Use of Smart Card Technology Puts Texas System on the Cutting Edge

Use of smart card technology puts Texas system on the cutting edge

Project's flexible approach fits needs of rural facilities

"Interoperability, how to get one system to talk to another is one of the hottest topics in health care today, and a challenge that every hospital and health system must face in some fashion," says Shannon Calhoun, executive director for the Southeast Texas Hospital System (STHS), a Goliad-based organization.

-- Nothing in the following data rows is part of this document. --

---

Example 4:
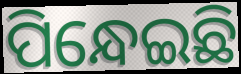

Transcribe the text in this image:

ପିନ୍ଧେଇଛି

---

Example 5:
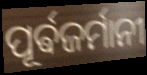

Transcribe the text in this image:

ପୂର୍ଵଜର୍ମାନୀ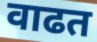
वाढतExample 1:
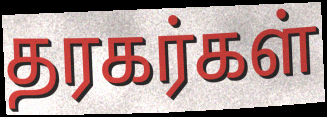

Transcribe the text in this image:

தரகர்கள்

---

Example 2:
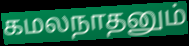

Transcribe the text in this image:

கமலநாதனும்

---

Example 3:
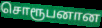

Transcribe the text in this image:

சொரூபனான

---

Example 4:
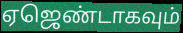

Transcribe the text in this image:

ஏஜெண்டாகவும்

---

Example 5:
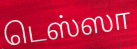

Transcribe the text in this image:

டெஸ்ஸா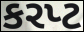
કરપ્ટ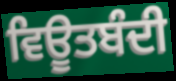
ਵਿਊਤਬੰਦੀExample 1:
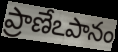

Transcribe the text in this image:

ప్రాణేఽపానం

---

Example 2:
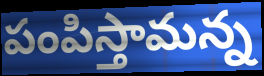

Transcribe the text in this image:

పంపిస్తామన్న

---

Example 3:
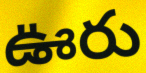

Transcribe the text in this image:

ఊరు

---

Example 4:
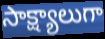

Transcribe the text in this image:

సాక్ష్యాలుగా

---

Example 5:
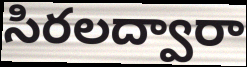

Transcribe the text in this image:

సిరలద్వారా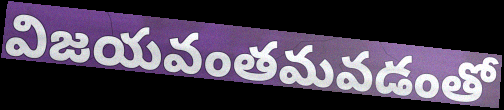
విజయవంతమవడంతో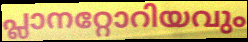
പ്ലാനറ്റോറിയവും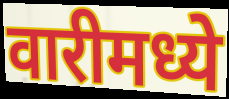
वारीमध्ये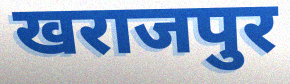
खराजपुरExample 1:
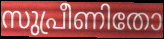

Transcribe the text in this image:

സുപ്രീണിതോ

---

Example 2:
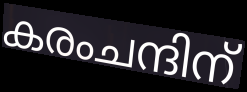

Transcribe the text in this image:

കരംചന്ദിന്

An organization's needs and priorities, she adds, will determine exactly how it approaches that challenge. In the case of STHS, which is made up of eight independent hospitals, five of which are rural, the goal is "to create economy of scale and scope, while allowing our hospitals to maintain autonomy," Calhoun says. "This is not a system that owns a bunch of hospitals, but a group of hospitals that owns a system."

In rural communities, there typically is not enough patient volume to support the infrastructure required for cutting-edge technology projects, she points out, which is one of the reasons for such collaborations.

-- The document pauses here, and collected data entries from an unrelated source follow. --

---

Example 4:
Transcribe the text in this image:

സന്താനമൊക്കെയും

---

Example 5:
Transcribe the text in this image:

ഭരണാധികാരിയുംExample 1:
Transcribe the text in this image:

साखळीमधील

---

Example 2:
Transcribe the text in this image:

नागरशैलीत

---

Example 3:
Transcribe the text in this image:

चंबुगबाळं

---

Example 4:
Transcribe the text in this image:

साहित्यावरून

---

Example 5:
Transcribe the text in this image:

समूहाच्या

"If we can do it better together, then why not," Calhoun adds. "It doesn't change how each of [the hospitals] operates."

STHS received a Healthy Communities Access Program (HCAP) grant from the federal Health Resources and Services Administration (HRSA) in late September 2005, she says, which provided an infusion of funding for endeavors that "create through efficiency, quality or access, services for the uninsured and under-insured."

"It's generally a three-year grant, but we were at the end of the program, so we only got two years," Calhoun explains. "Then the federal funding didn't pass, so we only got the first-year funding.

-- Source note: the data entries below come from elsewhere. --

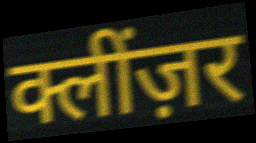
क्लींज़रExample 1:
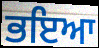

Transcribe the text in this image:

ਭਇਆ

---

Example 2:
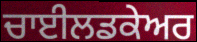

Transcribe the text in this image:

ਚਾਈਲਡਕੇਅਰ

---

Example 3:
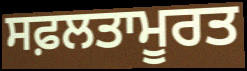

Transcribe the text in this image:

ਸਫ਼ਲਤਾਮੂਰਤ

"We consolidated and refocused our efforts, and started in January 2006, with an Aug. 31 deadline," she adds. "So we had eight months to spend [the grant money]."

Among several other HCAP projects, an STHS technology team had looked at creating an electronic medical record (EMR), a smart card, and a data repository, Calhoun says, but time constraints led to the elimination of the EMR project.

"We focused on establishing the foundation of the data repository and initiating and moving forward as much as possible with the smart card project," she says.

By the end of the funding period, STHS was set to have five hospitals connected through software to a central data repository, to "allow patients to carry a card with a microprocessor chip that will have their personal health summary," Calhoun says.